Chris Brown has just announced a string of tour dates across Australia and New Zealand. We’re questioning whether we – not as women or as Australians, but people in general – want this terrible human being in our backyard. Our immediate point of comparison is Tyler The Creator, whose Australian tour was cancelled, and was banned from entering the UK, on the grounds that his music promotes and glorifies violence against women. While there may be some merit to this accusation, would we really let someone with a proven history of physical – not just lyrical – violence against women into the country?
The over-celebrated, under-talented, cashed-up thug is bringing his auditory onslaught to our shores in the form of the One Hell of a Nite Tour in December, following a US tour. Following the announcement of Brown’s Australian tour, the news broke that the performer may not be able to perform in New Zealand due to his violent past. According to the NZ Herald, Immigration New Zealand spokesman Marc Piercey said that Brown may be barred entry into the country, similar to his 2010 rejection in the UK.
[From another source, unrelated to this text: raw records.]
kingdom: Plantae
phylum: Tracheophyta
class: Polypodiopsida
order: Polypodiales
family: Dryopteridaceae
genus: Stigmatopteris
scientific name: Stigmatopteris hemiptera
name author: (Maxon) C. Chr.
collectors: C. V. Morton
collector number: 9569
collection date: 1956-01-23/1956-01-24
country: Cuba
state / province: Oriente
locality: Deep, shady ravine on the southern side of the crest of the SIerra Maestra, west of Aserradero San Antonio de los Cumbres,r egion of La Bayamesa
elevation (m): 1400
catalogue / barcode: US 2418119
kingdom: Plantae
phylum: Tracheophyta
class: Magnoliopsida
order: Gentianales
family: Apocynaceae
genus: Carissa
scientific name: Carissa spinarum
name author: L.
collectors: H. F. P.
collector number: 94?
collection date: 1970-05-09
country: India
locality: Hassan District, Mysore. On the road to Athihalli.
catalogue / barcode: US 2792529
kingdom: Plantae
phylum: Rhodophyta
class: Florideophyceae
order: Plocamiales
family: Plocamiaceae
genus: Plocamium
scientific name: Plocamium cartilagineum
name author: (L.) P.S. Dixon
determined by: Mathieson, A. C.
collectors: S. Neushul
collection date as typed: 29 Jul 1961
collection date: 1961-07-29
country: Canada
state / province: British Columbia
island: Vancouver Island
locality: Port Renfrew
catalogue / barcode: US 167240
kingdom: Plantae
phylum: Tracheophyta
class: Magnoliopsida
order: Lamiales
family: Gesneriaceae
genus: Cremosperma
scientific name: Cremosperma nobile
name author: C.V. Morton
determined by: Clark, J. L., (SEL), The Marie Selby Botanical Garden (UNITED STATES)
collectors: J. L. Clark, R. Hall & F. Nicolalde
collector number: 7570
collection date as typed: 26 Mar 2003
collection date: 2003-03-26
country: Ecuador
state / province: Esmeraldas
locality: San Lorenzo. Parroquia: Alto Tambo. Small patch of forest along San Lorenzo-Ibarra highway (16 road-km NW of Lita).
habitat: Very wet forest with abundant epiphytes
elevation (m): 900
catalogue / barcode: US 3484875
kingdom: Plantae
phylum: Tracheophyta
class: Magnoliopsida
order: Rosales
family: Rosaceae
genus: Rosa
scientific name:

“If Chris Brown has been excluded from another country he will be ineligible to be granted a visa to enter New Zealand unless given a special direction,” Piercey said.
“To date Immigration New Zealand (INZ) has not received any application from the singer to travel to New Zealand.”
Under Section 17 of the Immigration Act 2009, one can apply for ‘special direction’, meaning they can gain an exemption in order to enter the country. Let’s hope he doesn’t get one and follow in a similar vein by barring Brown from entering our country.
The rationale behind forbidding Brown to enter our countries becomes immediately evident when you just take a glimpse at his torrid past. His most vile, and well-known act to date was obviously his brutal assault of then-girlfriend Rihanna, prior to the 2009 Grammys. The singer was publicly vilified and plead guilty after accepting a plea deal which included community labour, five years’ of probation and domestic violence counselling.
You’d think after being publicly lampooned for beating up an innocent woman, who was in fact your girlfriend (a very high profile girlfriend at that), that’d you’d show a little contrition. But no, Brown’s douchebaggery would continue to reach new heights in the ensuing years.
He repeatedly violated the terms of his parole and his behaviour in the weeks following did nothing but the exacerbate the public’s level of hatred for him. Just look at the smug fucker below riding this jetski just weeks after he abused Rihanna:
Check out this snazzy oops necklace he also chose to wear in the months following his assault controversy:
In a truly vomit-inducing attempt at sincerity, Brown then went on to air an apology for his reckless actions.
It’s a diatribe that’s completely devoid of emotion or sincerity. You aren’t fooling anyone.
Just a short list of Brown’s many, many transgressions would include the homophobic tweets sent to Raz B, destroying his dressing room before his Good Morning America appearance, getting into a fight with Drake at New York City club, photoshopping himself into the last ever photo taken of Tupac Shakur, getting into a brawl with Frank Ocean and his crew outside of LA’s Westlake Studios, dressing up as a Terrorist on Halloween and probably most appallingly, getting a tattoo of a battered woman closely resembling the infamous leaked photo of Rihanna on his neck.
Then there’s the disgusting back-and-forth between him and Karrueche Tran, culminating in him posting a nearly nude photo of her lying down without her consent. There’s also the surprise child he fathered, the regally named Royalty, also the name of his forthcoming album.
And if he isn’t just lacking in character or morality, most of his recent artistry has been the most dismal, saccharine pathetic excuse for R&B to hit the shelves in years. Just read this accurate summation below of Brown’s album Fortune. It’s come to gain a mythological status on the internet, known simply as “No Stars Ever”.
Chris Brown is a walking, talking public relations nightmare and a general menace to society. Simply put: Why would we want him to come into our country? If we are not going to let Tyler The Creator in for his misogynistic lyrics, then WHY are we letting in a someone who is an actual misogynist?
When we welcome morally bankrupt people like this into our country with open arms, we encourage and validate this kind of appalling behaviour. We tell performers that is okay to act this way, because at the end of the day when the cameras move on to the next hot story, their fame and alleged ‘remorse’ will eventually eclipse their past transgressions. We should not let someone perform here who beats women, uses homophobic slurs against people who speak out against him or incorporates blatantly sexist lyrics into their repertoire of songs.
Chris Brown should not be allowed into Australia. The music scene will somehow continue to thrive without him.